Rajeev Kakar, founder of Dunia Finance and former Citibank regional CEO for Turkey and the MEA, said the UAE should continue to see further consolidation in the banking sector on an ongoing basis to create economies of scale and efficiencies, which are necessary to achieve in the face of rapid technology changes and the advent of non-traditional technology-led sources of competition.
“With the increased need for digitisation and related transformation initiatives, such consolidation is inevitable as incumbent banks will need to leverage the power of large scale and size, against the risk they face from the nimbler non-traditional new-age insurgents that leverage fin-tech solutions,” Kakar told Khaleej Times.

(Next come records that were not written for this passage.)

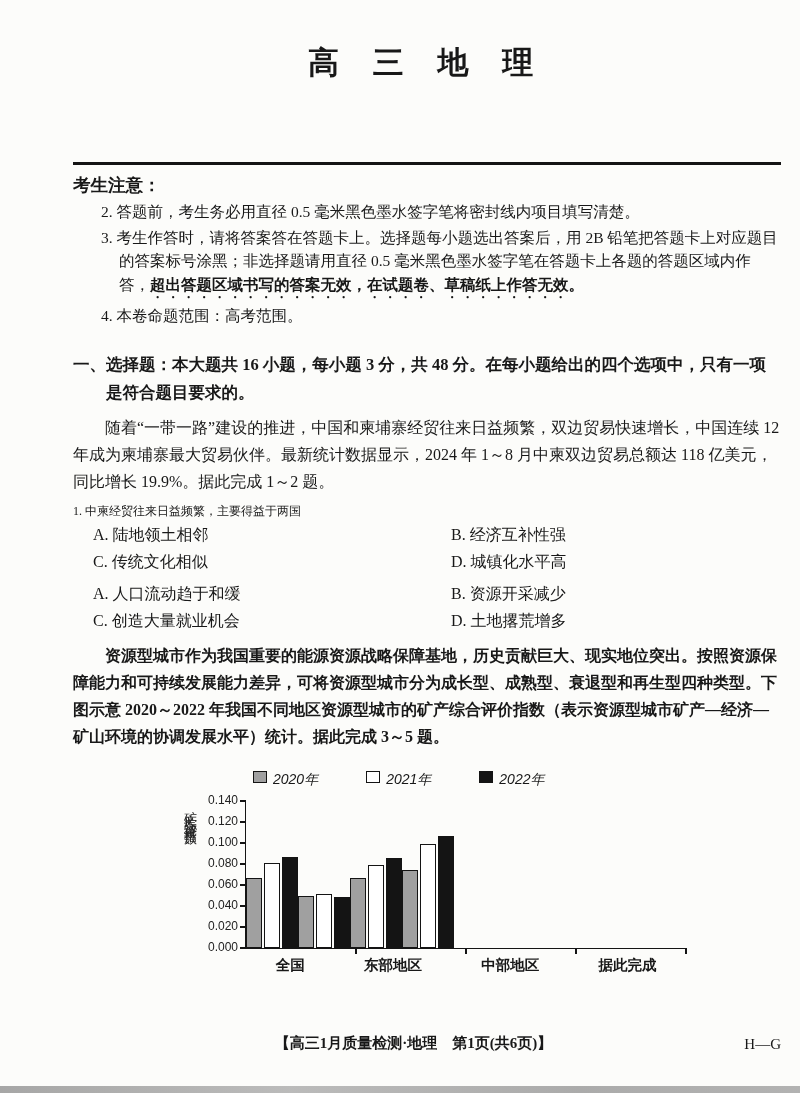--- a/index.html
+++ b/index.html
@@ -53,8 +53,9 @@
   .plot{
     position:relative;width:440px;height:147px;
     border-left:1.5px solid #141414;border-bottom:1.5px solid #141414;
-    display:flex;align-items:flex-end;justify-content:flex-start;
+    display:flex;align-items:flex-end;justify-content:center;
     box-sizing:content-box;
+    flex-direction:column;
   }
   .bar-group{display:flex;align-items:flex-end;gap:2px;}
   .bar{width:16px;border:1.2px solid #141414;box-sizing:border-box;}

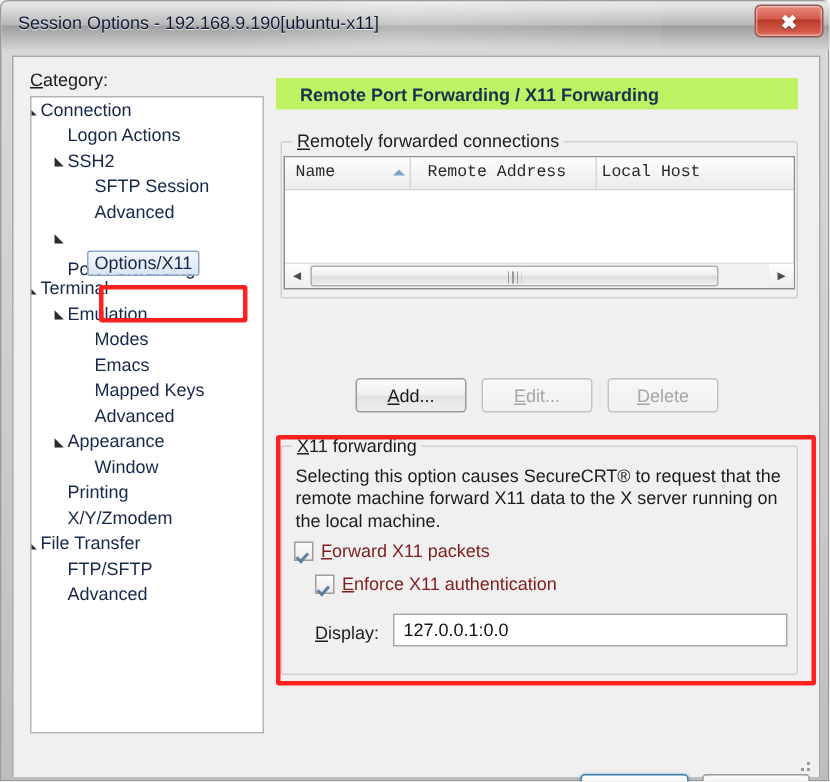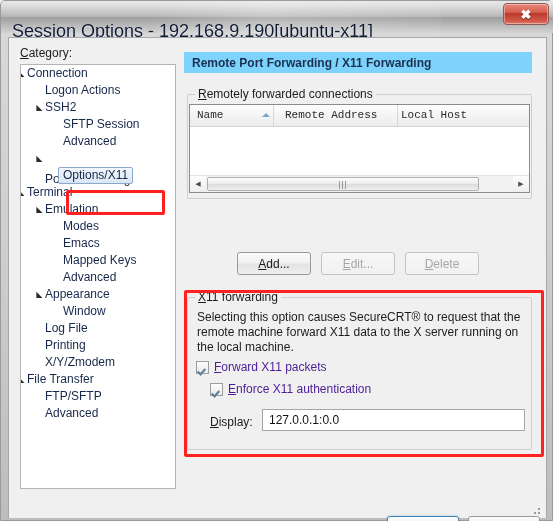--- a/index.html
+++ b/index.html
@@ -51,8 +51,8 @@
   .title-text {
     position: absolute;
     left: 11px;
-    top: 20px;
-    font-size: 18px;
+    top: 7px;
+    font-size: 12px;
     color: #0f1a35;
     white-space: nowrap;
     text-shadow: 0 1px 0 rgba(255,255,255,0.75);

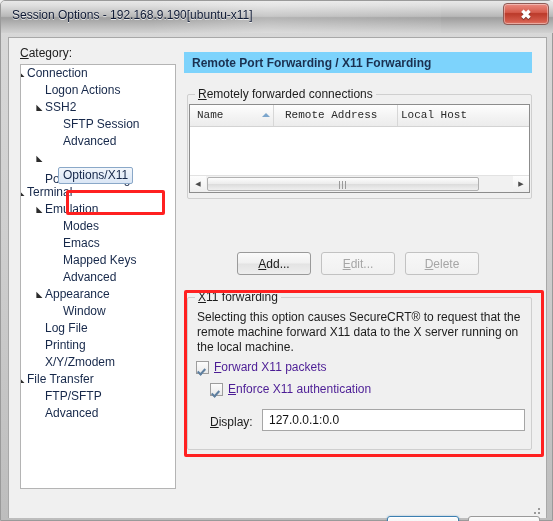--- a/index.html
+++ b/index.html
@@ -157,10 +157,10 @@
     width: 348px;
     height: 21px;
     box-sizing: border-box;
-    background: #7dd3fc;
+    background: #bef264;
     display: flex;
     align-items: center;
-    padding-left: 8px;
+    padding-left: 16px;
     font-size: 12px;
     font-weight: bold;
     color: #1a3050;

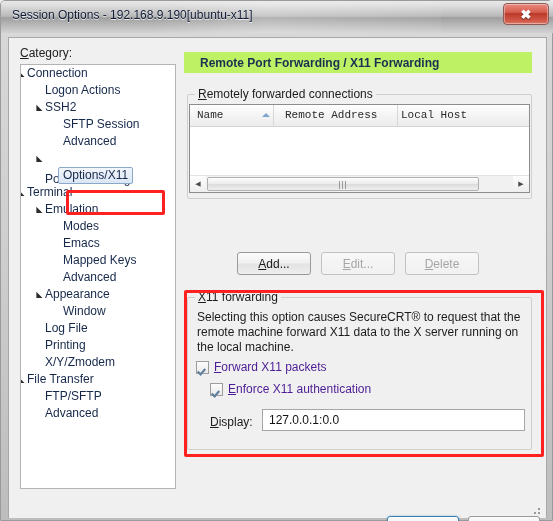--- a/index.html
+++ b/index.html
@@ -473,9 +473,6 @@
             <span class="tlabel" style="left: 42px;">Window</span>
           </div>
           <div class="tree-item">
-            <span class="tlabel" style="left: 24px;">Log File</span>
-          </div>
-          <div class="tree-item">
             <span class="tlabel" style="left: 24px;">Printing</span>
           </div>
           <div class="tree-item">

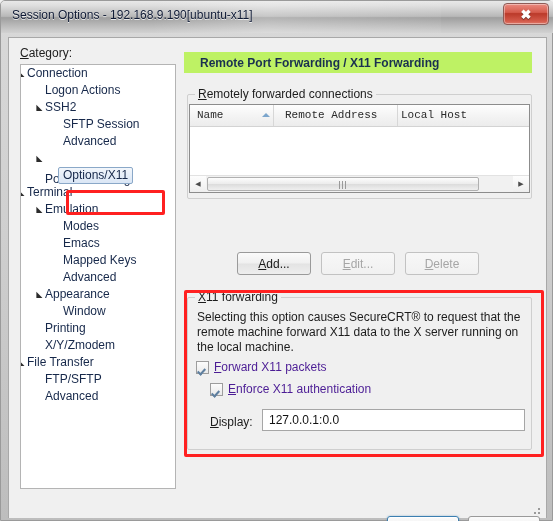--- a/index.html
+++ b/index.html
@@ -320,7 +320,7 @@
   .cbrow {
     position: absolute;
     font-size: 12px;
-    color: #4c1d95;
+    color: #7f1d1d;
     display: flex;
     align-items: center;
     white-space: nowrap;

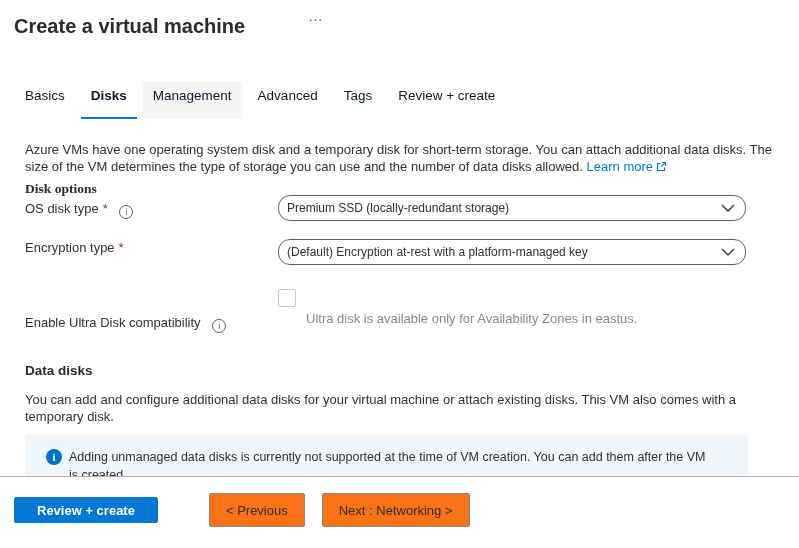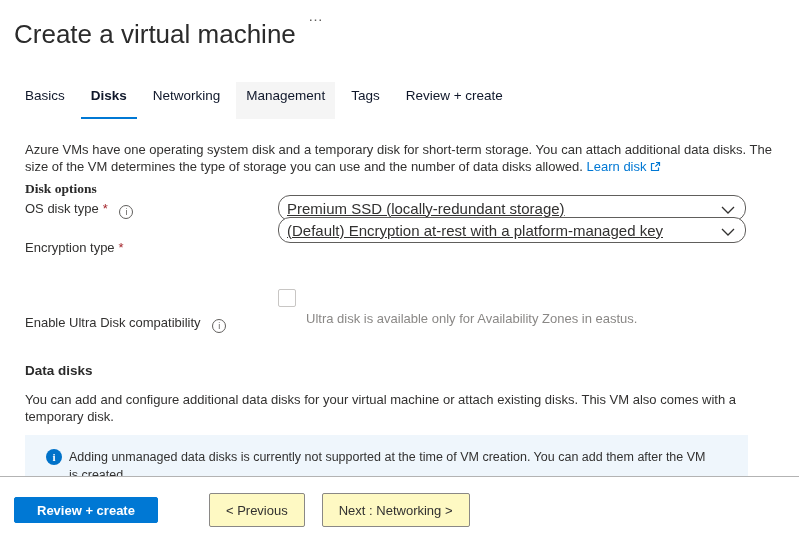--- a/index.html
+++ b/index.html
@@ -14,7 +14,7 @@
   
   .page-title {
     position: absolute; left: 14px; top: 2px;
-    font-size: 26px; font-weight: 400; color: #2b2b2b;
+    font-size: 20px; font-weight: 700; color: #2b2b2b;
   }
   .more-options {
     position: absolute; left: 308px; top: 7px;

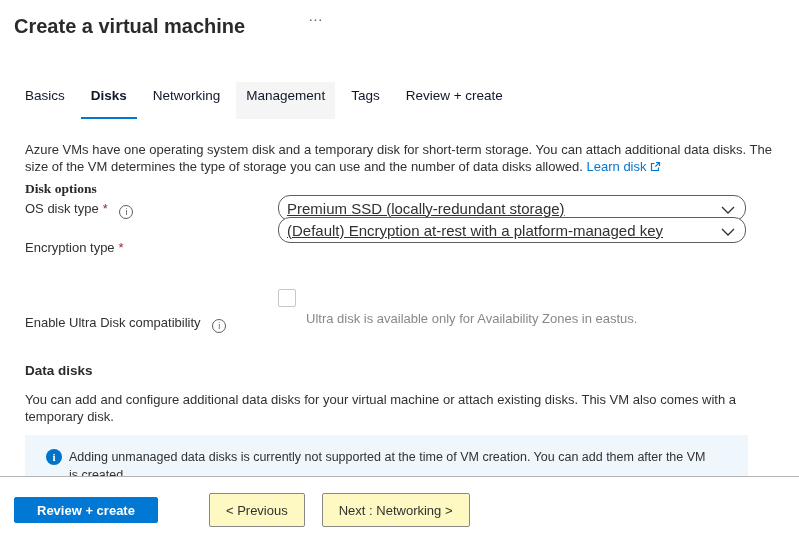--- a/index.html
+++ b/index.html
@@ -108,7 +108,6 @@
 <nav class="tabbar">
   <div class="tab">Basics</div>
   <div class="tab active">Disks</div>
-  <div class="tab">Networking</div>
   <div class="tab hovered">Management</div>
   <div class="tab">Tags</div>
   <div class="tab">Review + create</div>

Also, he said consolidation will be necessitated owing to the hardening of interest rates ahead and the discontinuing of monetary stimulus, making it expensive for sub-scale banks to raise capital easily or liquidity at an affordable price.
Edmond Christou, GCC financials analyst at Bloomberg Intelligence, said the merger of ADCB, UNB and Al Hilal will create the scale and capacity to compete on large commercial deals versus the likes of First Abu Dhabi Bank. The lender will have a stronger presence in Islamic and retail banking and deposit acquisitions to fund credit expansion. Yet major action will be needed to unlock synergies, the key earnings driver, he said.
“Consumers will also benefit from cross selling opportunities and better digital experience. Improving the quality of customer experience is also on the agenda. However, we expect the higher quality of banking services, less competition could come at higher cost to customers,” he added.
To a question, he said profitability is now the focus, and value-creation comes from merging smaller players with a high cost base and weak capital base as they are unlikely to weather tighter regulation as well as more competition and digital upgrade.
Rachel Pether, member of CFA Society Emirates, said robust corporate governance and transparency will play a vital role in the three-way merger of ADCB, UNB and Al Hilal Bank, both externally (to investors) and internally (to employees).
“While there are many potential benefits to consolidation, it can be operationally and culturally challenging. Solid corporate governance is a value system, not an isolated action, and should permeate through every aspect of the business to drive values-aligned change,” she said.
Analysts said mergers are no substitute for the quest for excellence in credit risk, management, sound funding policies, diversification of loan books and disciplined capital allocation. Standards of board governance and oversight in the UAE need vast improvement.
“Bigger banks must be held to a higher standard of management excellence. They must also accelerate the evolution of UAE capital markets and asset securitisation – a global trend,” Khalid said.
“The UAE government should also reduce its 70 per cent-plus ownership stake in major banks like FAB and ADCB/UNB in order to boost their free float and average daily trading volumes on the stock exchange, a key criterion for global fund managers who will only buy emerging market banks with low liquidity risk,” he said.